Betsy Merry, president of Salem’s MerryFox Realty, did a walkthrough Monday evening with buyers — using Facetime. Her office is also using Matterport to build 3D virtual tours of properties. 

“There’s no guidance telling us what to do in a situation like this,” said Merry. “We’re using our own judgment.” 

But not every aspect of a real estate transaction can be handled remotely. The state, as of Tuesday, still bars the use of electronic signatures, so at some point in the process, there has to be some human interaction. Some measures have been taken to allow buyers and sellers to insert language in documents agreeing to postpone smoke detector certificates, final water and sewer bills, or other inspections until those services are available again. 

Grover said his firm is handling closings by employing social distancing at long conference tables, and providing customers with fresh pens; each conference room is cleaned after a closing, he said. 

“We’re dealing with a lot of new challenges,” he said. “These are usually pretty routine transactions, and this is adding a lot of complications.” 

Merry said the near-shutdown is also affecting some deals. One customer, a restaurant owner, learned that after he had to shut down his business, his lender pressed the pause button on his financing, said Merry. They were able to delay the closing by a couple of months in anticipation of re-opening. 

Other customers have just learned of furloughs or layoffs and want to put their property on the market, a consequence of shutdowns. 

“It’s taken a lot of joy out of the business,” said Merry.

Salem Five’s Joe Riley said that two weeks ago, right around the time the Federal Reserve made its rate cut, the bank saw “a tremendous influx of new business,” including, somewhat surprisingly, home equity line applications. 

Since then, “mortgage rates have bounced around a bit,” said Riley, executive vice president of retail banking. “It’s been kind of a roller coaster.” 

With residential mortgage lending representing such a large part of the bank’s business, they invested heavily in technology a couple of years ago.

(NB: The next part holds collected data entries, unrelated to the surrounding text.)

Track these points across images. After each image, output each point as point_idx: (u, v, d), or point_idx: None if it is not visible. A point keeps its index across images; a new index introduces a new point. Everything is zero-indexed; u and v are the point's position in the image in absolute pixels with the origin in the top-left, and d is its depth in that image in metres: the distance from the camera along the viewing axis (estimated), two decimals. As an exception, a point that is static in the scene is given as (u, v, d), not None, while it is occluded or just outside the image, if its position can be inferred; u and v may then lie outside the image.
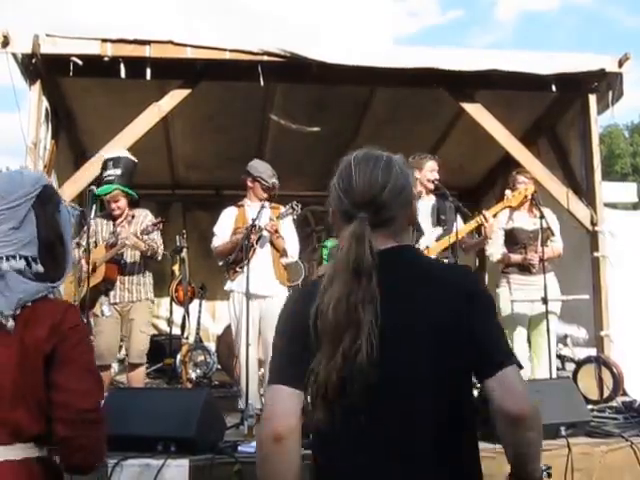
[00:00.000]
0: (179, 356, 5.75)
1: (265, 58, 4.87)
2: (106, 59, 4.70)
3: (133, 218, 4.68)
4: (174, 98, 5.07)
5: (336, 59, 4.87)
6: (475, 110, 5.35)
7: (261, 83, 4.91)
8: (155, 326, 7.37)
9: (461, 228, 4.44)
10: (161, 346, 6.42)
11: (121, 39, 4.72)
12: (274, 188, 4.69)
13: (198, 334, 6.27)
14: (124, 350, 5.12)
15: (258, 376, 4.68)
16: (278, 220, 4.55)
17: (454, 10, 65.05)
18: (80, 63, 4.66)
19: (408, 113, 6.27)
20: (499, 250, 4.77)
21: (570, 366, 5.35)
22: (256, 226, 4.45)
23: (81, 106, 5.93)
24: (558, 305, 4.73)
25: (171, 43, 4.78)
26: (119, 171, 4.58)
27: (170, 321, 6.49)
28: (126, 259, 4.62)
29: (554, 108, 6.13)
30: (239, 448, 3.55)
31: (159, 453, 3.27)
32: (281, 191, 4.80)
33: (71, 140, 6.29)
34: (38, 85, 4.93)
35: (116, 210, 4.62)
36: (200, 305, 6.47)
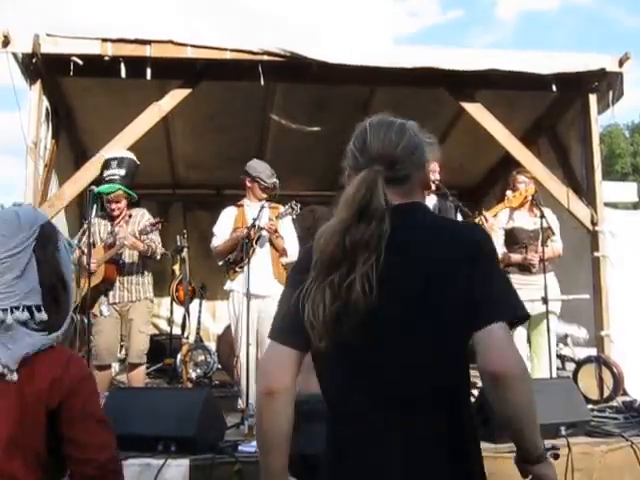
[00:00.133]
0: (179, 356, 5.75)
1: (265, 58, 4.87)
2: (106, 59, 4.70)
3: (130, 218, 4.68)
4: (174, 98, 5.07)
5: (336, 59, 4.87)
6: (475, 110, 5.35)
7: (261, 83, 4.91)
8: (155, 326, 7.37)
9: None
10: (161, 346, 6.42)
11: (121, 39, 4.72)
12: (274, 188, 4.69)
13: (198, 334, 6.27)
14: (124, 350, 5.12)
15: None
16: (277, 220, 4.55)
17: (454, 10, 65.12)
18: (80, 63, 4.66)
19: (408, 113, 6.13)
20: (499, 250, 4.76)
21: (570, 366, 5.36)
22: (256, 226, 4.46)
23: (81, 106, 5.93)
24: (558, 305, 4.73)
25: (171, 43, 4.78)
26: (123, 171, 4.58)
27: (170, 321, 6.49)
28: (125, 259, 4.62)
29: (554, 108, 6.13)
30: (239, 448, 3.55)
31: (159, 453, 3.28)
32: (281, 191, 4.80)
33: (71, 140, 6.29)
34: (38, 85, 4.93)
35: (116, 211, 4.62)
36: (200, 305, 6.47)
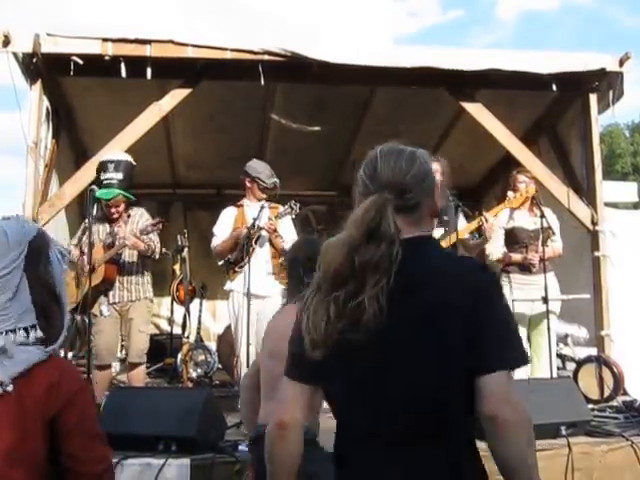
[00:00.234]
0: (180, 355, 5.75)
1: (266, 57, 4.87)
2: (107, 58, 4.70)
3: (129, 217, 4.68)
4: (175, 97, 5.07)
5: (337, 59, 4.87)
6: (475, 110, 5.35)
7: (262, 83, 4.91)
8: (156, 325, 7.37)
9: (461, 229, 4.45)
10: (162, 345, 6.42)
11: (122, 38, 4.72)
12: (274, 188, 4.69)
13: (199, 333, 6.27)
14: (124, 349, 5.12)
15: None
16: (276, 220, 4.54)
17: (454, 10, 65.10)
18: (81, 62, 4.66)
19: (408, 113, 6.26)
20: (499, 249, 4.77)
21: (571, 365, 5.36)
22: (255, 226, 4.46)
23: (82, 105, 5.93)
24: (558, 305, 4.73)
25: (172, 42, 4.78)
26: (120, 175, 4.56)
27: (171, 320, 6.49)
28: (124, 259, 4.62)
29: (554, 107, 6.13)
30: (240, 447, 3.55)
31: (160, 452, 3.28)
32: (282, 190, 4.80)
33: (72, 139, 6.29)
34: (39, 84, 4.93)
35: (115, 214, 4.62)
36: (201, 304, 6.47)
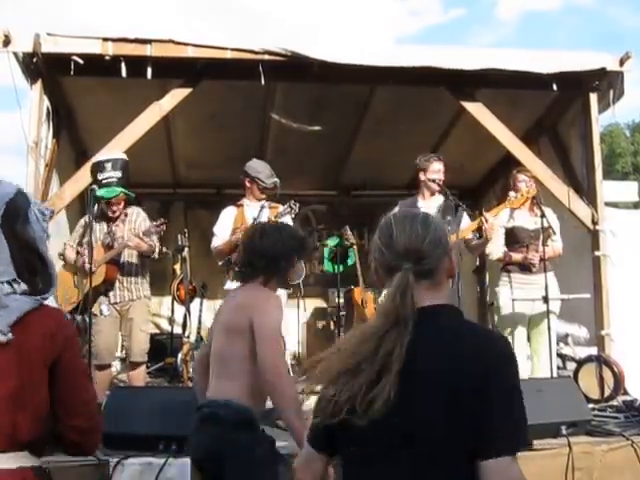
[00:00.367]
0: (180, 355, 5.75)
1: (266, 57, 4.87)
2: (107, 58, 4.69)
3: (126, 216, 4.68)
4: (175, 97, 5.07)
5: (337, 58, 4.87)
6: (476, 109, 5.34)
7: (262, 82, 4.91)
8: (156, 325, 7.37)
9: (462, 229, 4.46)
10: (162, 345, 6.43)
11: (122, 38, 4.72)
12: (274, 188, 4.69)
13: (199, 333, 6.26)
14: (124, 349, 5.12)
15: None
16: (276, 220, 4.54)
17: (456, 9, 65.03)
18: (81, 62, 4.66)
19: (409, 112, 6.26)
20: (499, 249, 4.77)
21: (571, 365, 5.36)
22: (255, 226, 4.46)
23: (82, 105, 5.93)
24: (558, 304, 4.74)
25: (172, 42, 4.78)
26: (119, 173, 4.57)
27: (171, 320, 6.49)
28: (124, 259, 4.62)
29: (555, 107, 6.12)
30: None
31: (160, 452, 3.28)
32: (282, 190, 4.81)
33: (72, 139, 6.29)
34: (39, 84, 4.93)
35: (117, 212, 4.62)
36: (201, 304, 6.46)
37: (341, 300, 6.56)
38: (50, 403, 1.52)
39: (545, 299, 4.44)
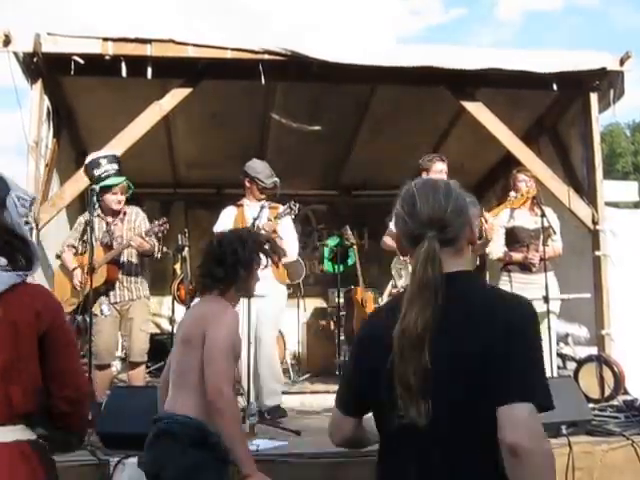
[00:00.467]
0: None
1: (266, 57, 4.87)
2: (107, 58, 4.70)
3: (125, 215, 4.68)
4: (175, 97, 5.07)
5: (337, 58, 4.87)
6: (476, 109, 5.34)
7: (262, 82, 4.91)
8: (157, 325, 7.38)
9: None
10: (163, 345, 6.42)
11: (122, 38, 4.72)
12: (274, 188, 4.68)
13: (199, 333, 6.27)
14: (124, 349, 5.12)
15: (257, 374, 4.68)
16: (276, 220, 4.54)
17: (457, 8, 65.01)
18: (81, 62, 4.67)
19: (409, 112, 6.27)
20: (499, 248, 4.77)
21: (571, 365, 5.36)
22: (255, 226, 4.46)
23: (82, 105, 5.94)
24: (557, 304, 4.74)
25: (172, 42, 4.78)
26: (115, 166, 4.56)
27: (172, 320, 6.47)
28: (124, 258, 4.61)
29: (555, 107, 6.13)
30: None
31: (161, 451, 3.28)
32: (282, 190, 4.80)
33: (72, 139, 6.29)
34: (39, 84, 4.94)
35: (119, 204, 4.60)
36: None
37: (341, 300, 6.56)
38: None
39: (545, 299, 4.43)
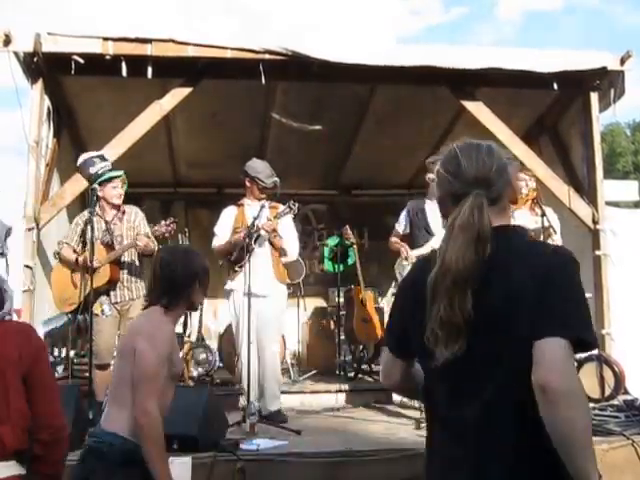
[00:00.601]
0: (181, 354, 5.75)
1: (267, 56, 4.87)
2: (107, 58, 4.70)
3: (124, 214, 4.68)
4: (175, 96, 5.07)
5: (337, 58, 4.87)
6: (476, 108, 5.34)
7: (262, 81, 4.91)
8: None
9: None
10: (163, 344, 6.42)
11: (123, 37, 4.72)
12: (274, 188, 4.68)
13: (200, 332, 6.27)
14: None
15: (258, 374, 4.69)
16: (275, 220, 4.54)
17: (457, 8, 64.99)
18: (82, 61, 4.67)
19: (409, 111, 6.27)
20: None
21: (571, 364, 5.35)
22: (255, 225, 4.46)
23: (83, 104, 5.94)
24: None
25: (172, 42, 4.78)
26: (109, 163, 4.56)
27: (172, 319, 6.49)
28: (125, 258, 4.61)
29: (556, 106, 6.12)
30: (241, 446, 3.57)
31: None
32: (282, 189, 4.80)
33: (73, 138, 6.29)
34: (40, 84, 4.94)
35: (119, 199, 4.59)
36: (202, 303, 6.46)
37: (341, 299, 6.56)
38: None
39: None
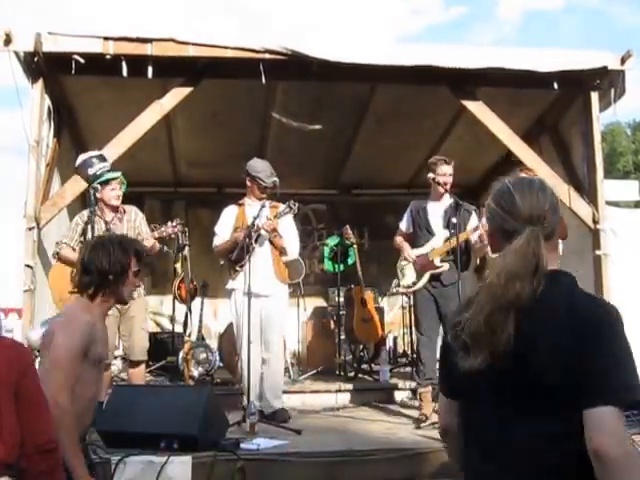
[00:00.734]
0: (181, 354, 5.76)
1: (267, 56, 4.87)
2: (108, 57, 4.70)
3: (124, 214, 4.68)
4: (176, 96, 5.07)
5: (337, 57, 4.87)
6: (476, 108, 5.34)
7: (263, 81, 4.91)
8: (158, 323, 7.39)
9: (462, 233, 4.52)
10: (163, 344, 6.44)
11: (123, 37, 4.72)
12: (274, 187, 4.69)
13: (200, 332, 6.28)
14: (122, 348, 5.12)
15: (260, 374, 4.69)
16: (276, 219, 4.55)
17: (457, 7, 64.98)
18: (82, 61, 4.67)
19: (409, 110, 6.26)
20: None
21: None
22: (255, 225, 4.47)
23: (83, 104, 5.94)
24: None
25: (173, 41, 4.78)
26: (107, 163, 4.56)
27: (173, 319, 6.50)
28: None
29: (556, 105, 6.12)
30: (241, 445, 3.57)
31: (162, 450, 3.29)
32: (282, 189, 4.80)
33: (73, 138, 6.29)
34: (40, 83, 4.94)
35: (118, 199, 4.60)
36: (202, 303, 6.48)
37: (341, 299, 6.57)
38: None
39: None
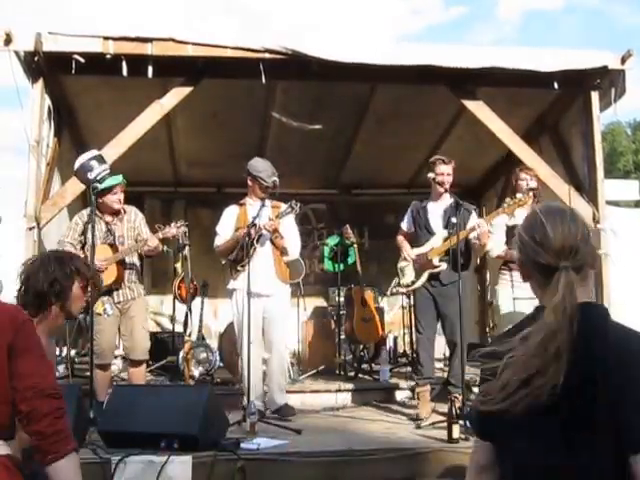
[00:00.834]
0: (181, 353, 5.76)
1: (267, 55, 4.87)
2: (108, 57, 4.70)
3: (124, 215, 4.69)
4: (176, 96, 5.08)
5: (337, 56, 4.87)
6: (477, 107, 5.34)
7: (262, 81, 4.91)
8: (158, 323, 7.39)
9: (459, 233, 4.52)
10: (164, 343, 6.43)
11: (123, 37, 4.73)
12: (274, 187, 4.69)
13: (200, 331, 6.28)
14: (122, 347, 5.13)
15: (261, 374, 4.69)
16: (277, 219, 4.55)
17: (457, 7, 64.95)
18: (82, 61, 4.67)
19: (409, 110, 6.26)
20: (499, 246, 4.78)
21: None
22: (256, 225, 4.47)
23: (83, 104, 5.94)
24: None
25: (173, 41, 4.79)
26: (106, 165, 4.54)
27: (173, 318, 6.50)
28: (128, 258, 4.63)
29: (556, 105, 6.12)
30: (241, 445, 3.57)
31: (162, 450, 3.29)
32: (282, 189, 4.80)
33: (73, 138, 6.29)
34: (40, 83, 4.94)
35: (119, 204, 4.61)
36: (202, 302, 6.48)
37: (341, 299, 6.56)
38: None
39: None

That technology, said Riley, “is serving us well.” Employees have been able to work remotely throughout the crisis. 

“We haven’t skipped a beat,” he said. The bank has, so far, been able to maintain 30-day windows for closings. 

Rick Bettencourt, of Caliber Home Loans in Danvers, said the demand for refinancing and new mortgages was, for a time, outpacing the availability of workers to process them, which led to some fluctuation in rates.

“It’s a crazy time,” said Bettencourt. “I’ve been doing this a long time and I’ve never seen anything like this.” 

But when things start getting back to normal, there will be some deals to be had. 

“I think there will be a window of opportunity,” said Sagan.